» **Exercise instructions**
Copy out the entries that follow exactly, leaving every picture behind.
----- Input for this task
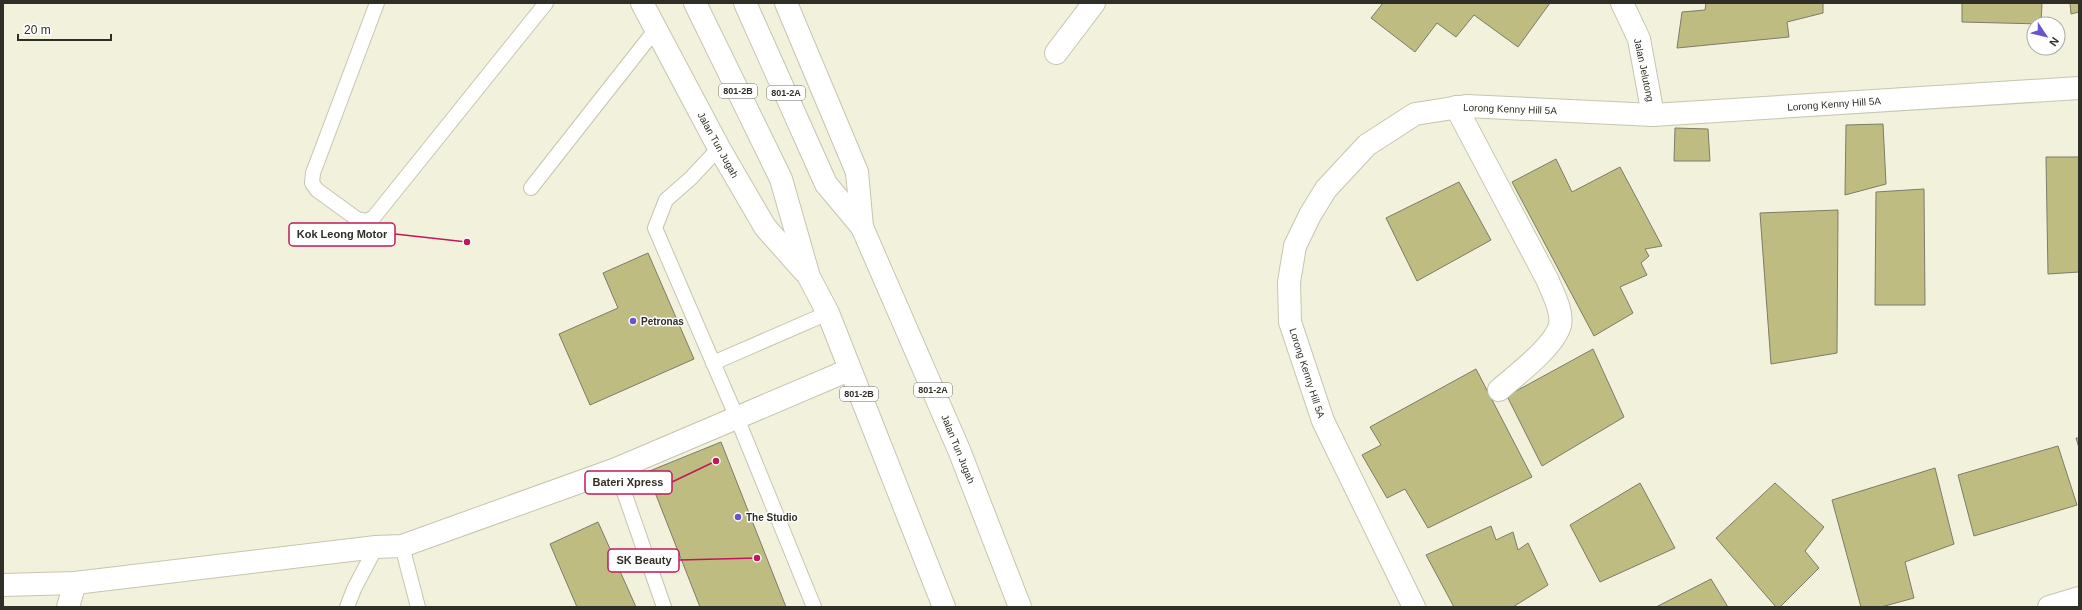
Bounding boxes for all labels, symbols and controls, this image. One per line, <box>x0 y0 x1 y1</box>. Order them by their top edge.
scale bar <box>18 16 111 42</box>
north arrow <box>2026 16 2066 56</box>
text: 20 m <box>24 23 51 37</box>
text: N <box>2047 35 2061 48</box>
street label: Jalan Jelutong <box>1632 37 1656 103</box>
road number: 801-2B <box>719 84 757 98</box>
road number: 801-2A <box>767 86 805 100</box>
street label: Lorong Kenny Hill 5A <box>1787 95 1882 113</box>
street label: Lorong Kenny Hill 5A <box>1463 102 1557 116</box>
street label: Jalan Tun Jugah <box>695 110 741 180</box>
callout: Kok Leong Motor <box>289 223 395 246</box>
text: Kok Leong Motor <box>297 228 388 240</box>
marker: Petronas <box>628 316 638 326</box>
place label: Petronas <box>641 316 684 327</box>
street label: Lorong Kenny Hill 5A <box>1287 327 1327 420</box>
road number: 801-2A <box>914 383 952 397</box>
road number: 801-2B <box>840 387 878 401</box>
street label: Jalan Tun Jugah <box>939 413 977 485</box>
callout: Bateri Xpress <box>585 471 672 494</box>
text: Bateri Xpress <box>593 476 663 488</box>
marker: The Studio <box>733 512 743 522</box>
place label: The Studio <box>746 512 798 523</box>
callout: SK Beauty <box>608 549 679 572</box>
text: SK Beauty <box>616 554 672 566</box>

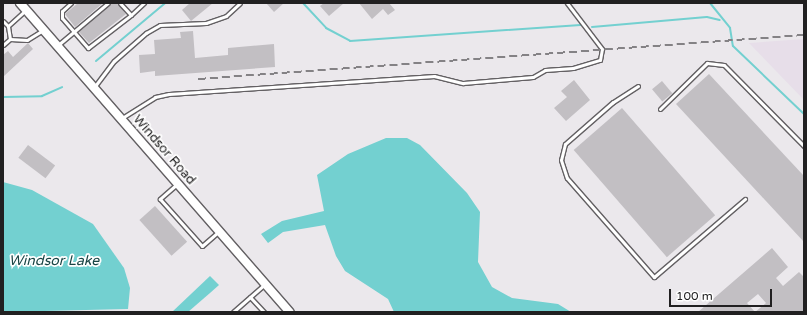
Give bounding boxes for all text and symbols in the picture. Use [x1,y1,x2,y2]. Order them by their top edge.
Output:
----------
» **Solution below**
Bounding boxes for all labels, symbols and controls, this image. One per line, <box>x0 y0 x1 y1</box>. Order them by their top edge.
scale bar <box>18 16 111 42</box>
north arrow <box>2026 16 2066 56</box>
text: 20 m <box>24 23 51 37</box>
text: N <box>2047 35 2061 48</box>
street label: Jalan Jelutong <box>1632 37 1656 103</box>
road number: 801-2B <box>719 84 757 98</box>
road number: 801-2A <box>767 86 805 100</box>
street label: Lorong Kenny Hill 5A <box>1787 95 1882 113</box>
street label: Lorong Kenny Hill 5A <box>1463 102 1557 116</box>
street label: Jalan Tun Jugah <box>695 110 741 180</box>
callout: Kok Leong Motor <box>289 223 395 246</box>
text: Kok Leong Motor <box>297 228 388 240</box>
marker: Petronas <box>628 316 638 326</box>
place label: Petronas <box>641 316 684 327</box>
street label: Lorong Kenny Hill 5A <box>1287 327 1327 420</box>
road number: 801-2A <box>914 383 952 397</box>
road number: 801-2B <box>840 387 878 401</box>
street label: Jalan Tun Jugah <box>939 413 977 485</box>
callout: Bateri Xpress <box>585 471 672 494</box>
text: Bateri Xpress <box>593 476 663 488</box>
marker: The Studio <box>733 512 743 522</box>
place label: The Studio <box>746 512 798 523</box>
callout: SK Beauty <box>608 549 679 572</box>
text: SK Beauty <box>616 554 672 566</box>

Give bounding boxes for all text and symbols in the picture. Use [x1,y1,x2,y2]. Order them by their top edge.
Output:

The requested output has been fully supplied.